We have been using the Buddy Belt dog harness for 3 years now. I can't tell you how awesome they are! All pulling pressure is on the chest area and completely avoids the neck. They are a little pricey because they are leather, but they last forever. Mine have only gotten softer with age. They are pretty stylish too!


----------



## Chiboymom (Jul 8, 2009)

2chis said:


> We have been using the Buddy Belt dog harness for 3 years now. I can't tell you how awesome they are! All pulling pressure is on the chest area and completely avoids the neck. They are a little pricey because they are leather, but they last forever. Mine have only gotten softer with age. They are pretty stylish too!


They are wonderful and the dog cannot slip out of it. Very lightweight also.


----------



## rocky scotland (Jun 15, 2008)

Brodysmom said:


> I use a harness for walking. I make sure and test it before we got and gently lift him up off the ground with the leash. I've had to use this in an emergency situation when we got rushed by a large dog out of nowhere. I just jerked the leash and he was in my arms in a second.


I have done that too with the harness on Rocky when he was attacked by a siamese cat, they is not way I could have done that (without hurting him) if his lead was hooked onto a collar.

Rocky actually doesn't own a collar, only a step in Puppia harness.


----------

What is needed:
Can you write out the harness thread between "## Chiboymom (Jul" and "Very lightweight also.", inclusive, switching "lightweight" to "comfortable"?

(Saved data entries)
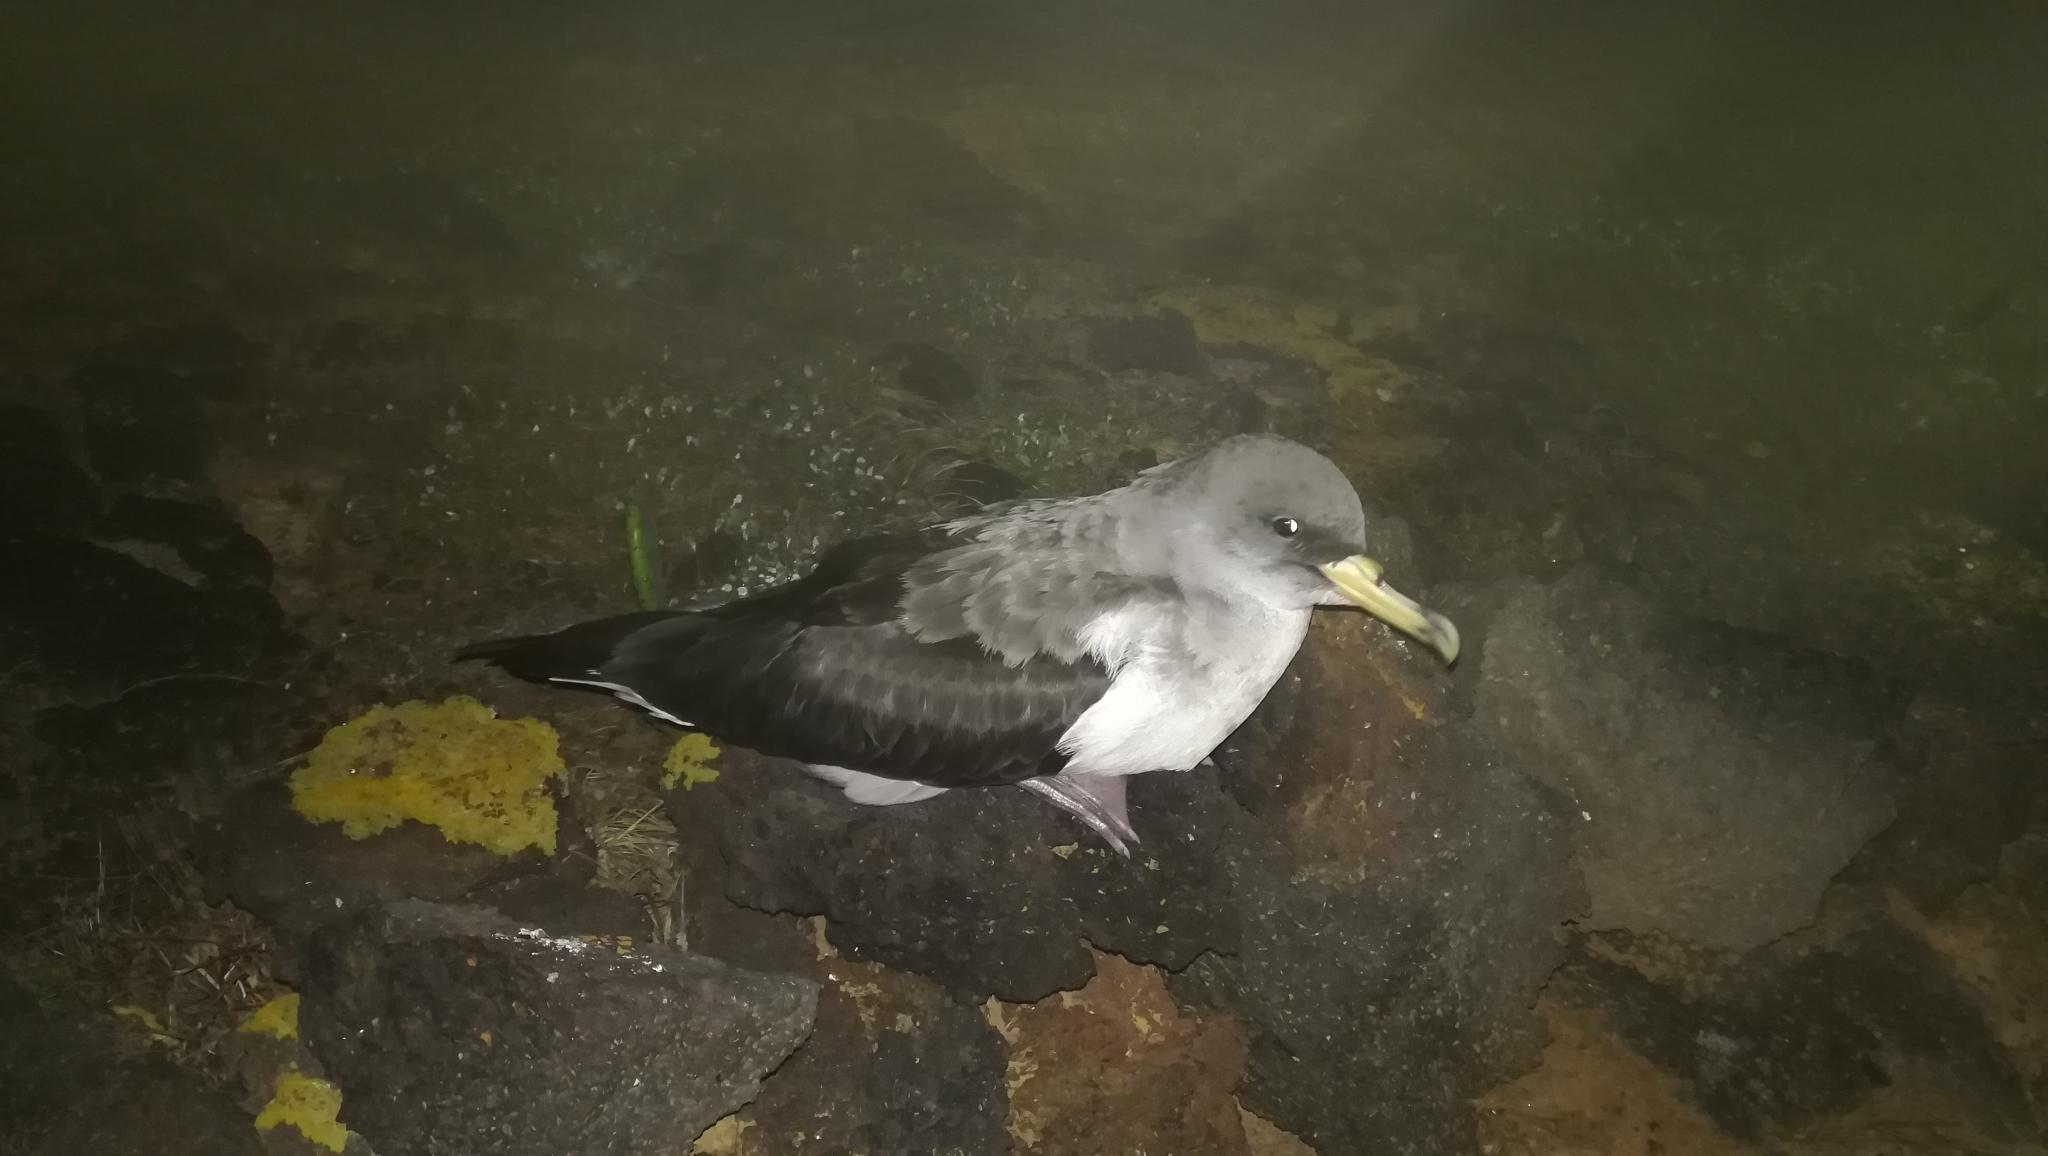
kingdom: Animalia
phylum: Chordata
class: Aves
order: Procellariiformes
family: Procellariidae
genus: Calonectris
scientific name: Calonectris diomedea
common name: Cory's shearwater
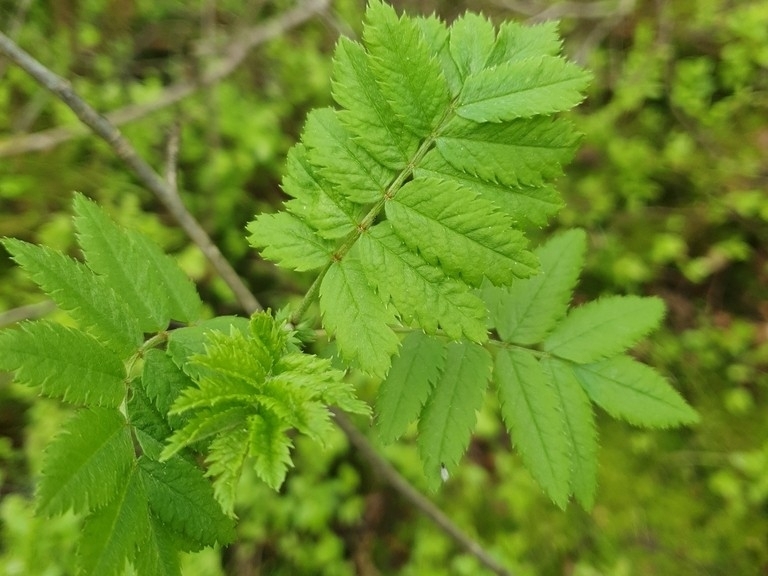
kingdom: Plantae
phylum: Tracheophyta
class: Magnoliopsida
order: Rosales
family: Rosaceae
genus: Sorbus
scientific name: Sorbus aucuparia
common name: Rowan
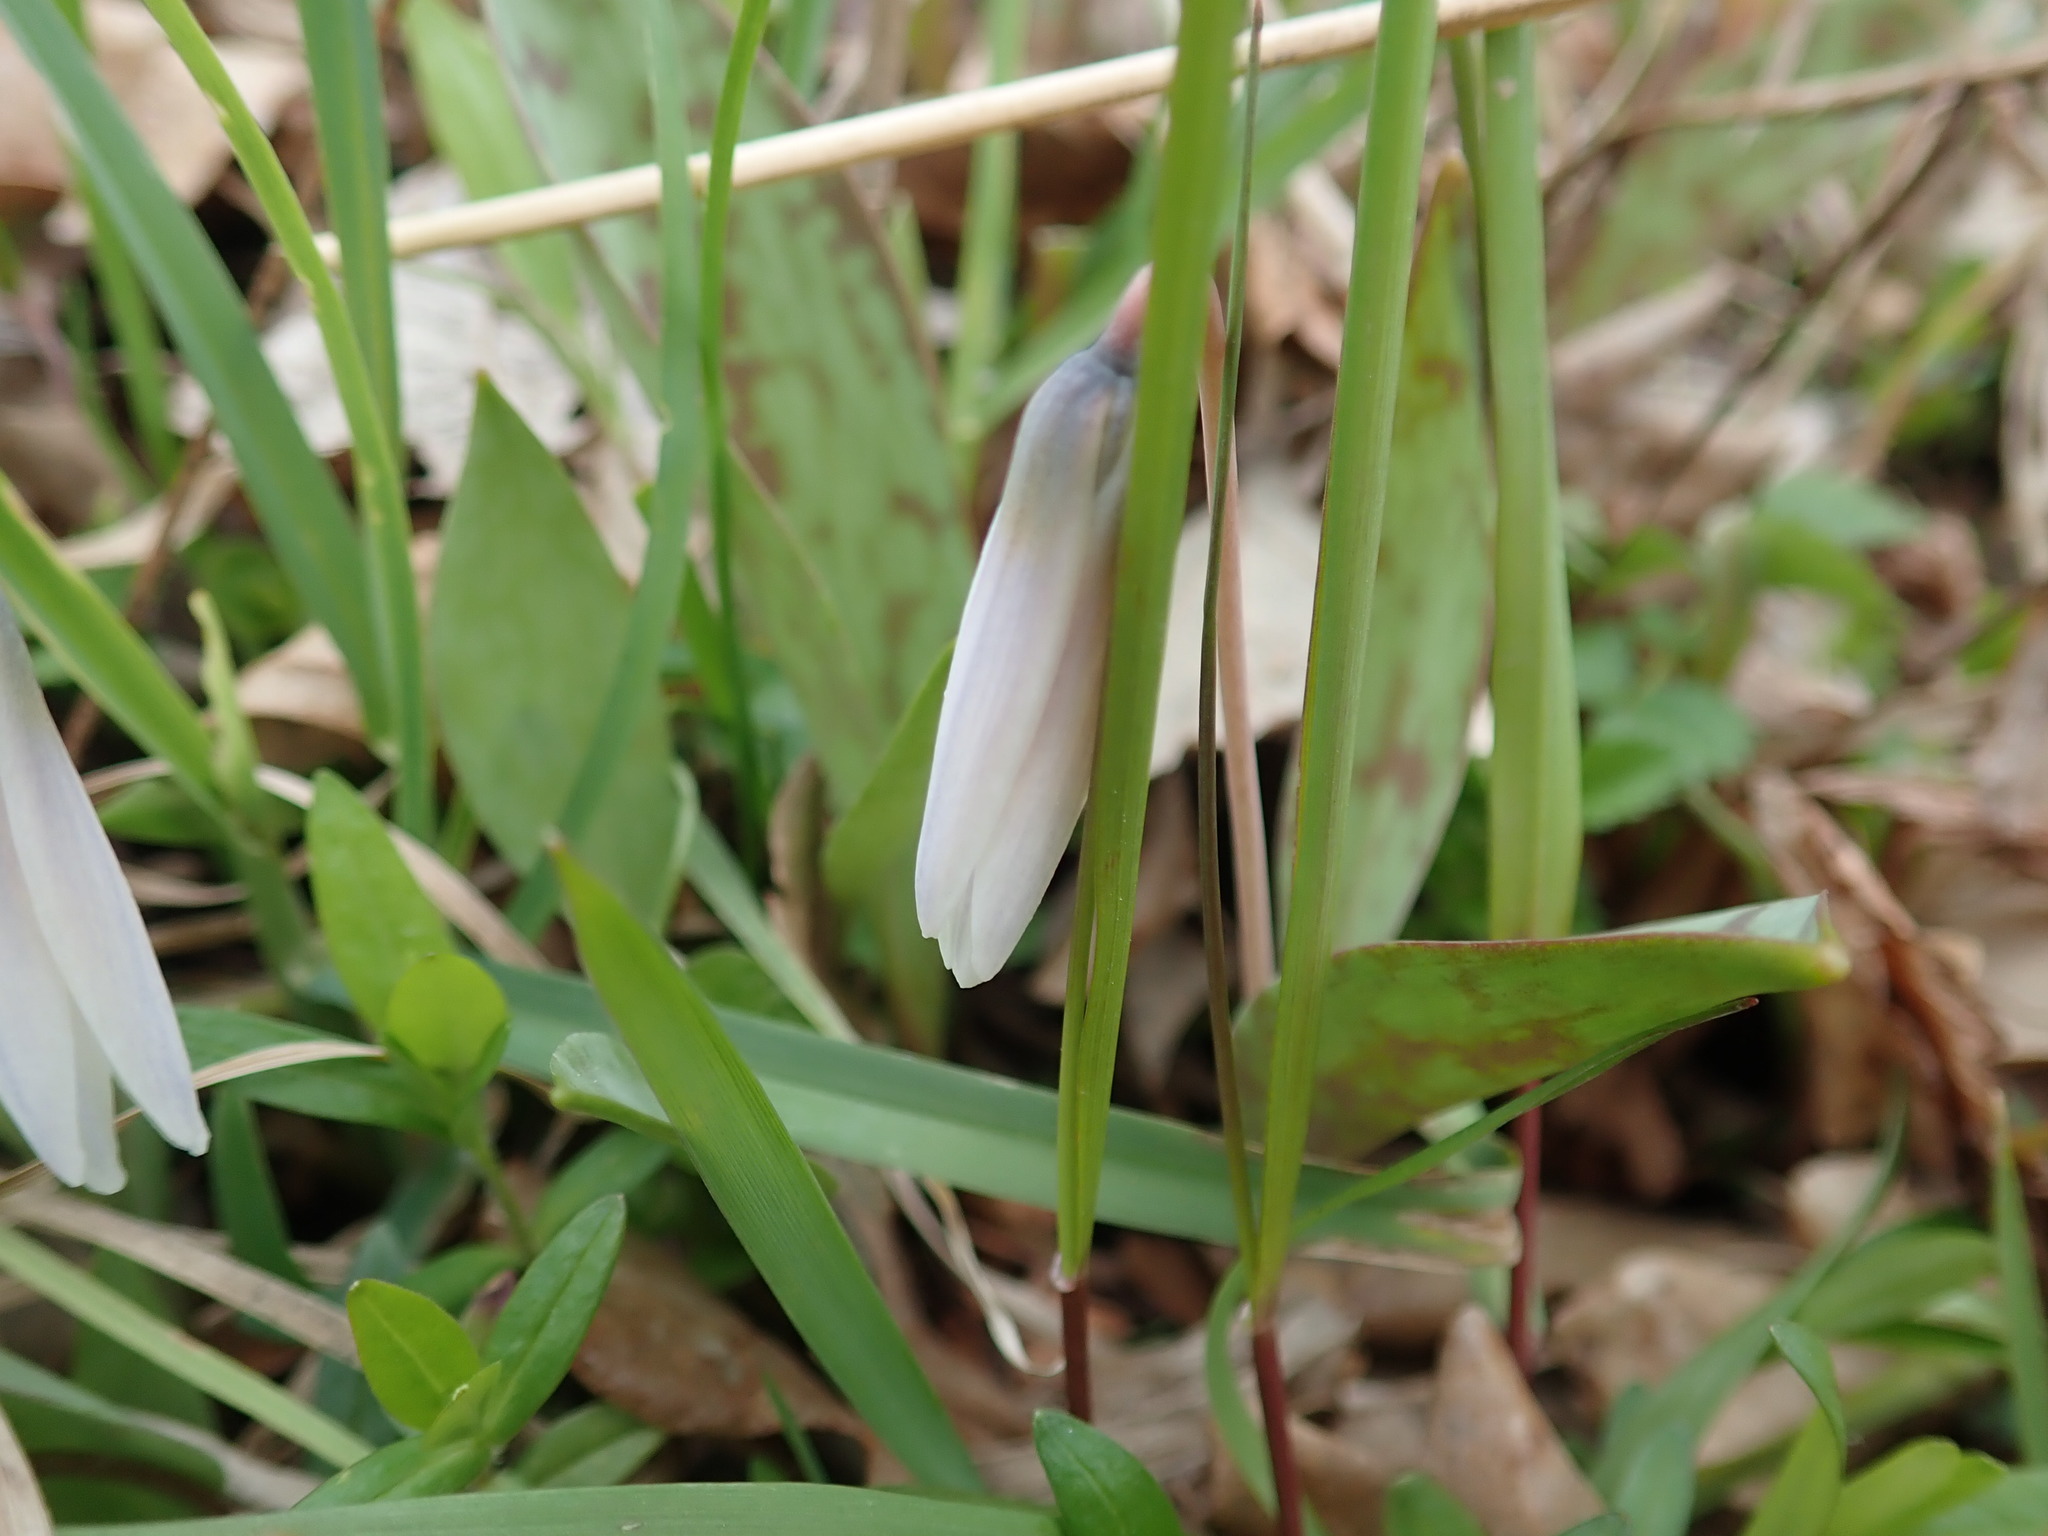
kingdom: Plantae
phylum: Tracheophyta
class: Liliopsida
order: Liliales
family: Liliaceae
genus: Erythronium
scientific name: Erythronium albidum
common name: White trout-lily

Response below:
## Chiboymom (Jul 8, 2009)

2chis said:


> We have been using the Buddy Belt dog harness for 3 years now. I can't tell you how awesome they are! All pulling pressure is on the chest area and completely avoids the neck. They are a little pricey because they are leather, but they last forever. Mine have only gotten softer with age. They are pretty stylish too!


They are wonderful and the dog cannot slip out of it. Very comfortable also.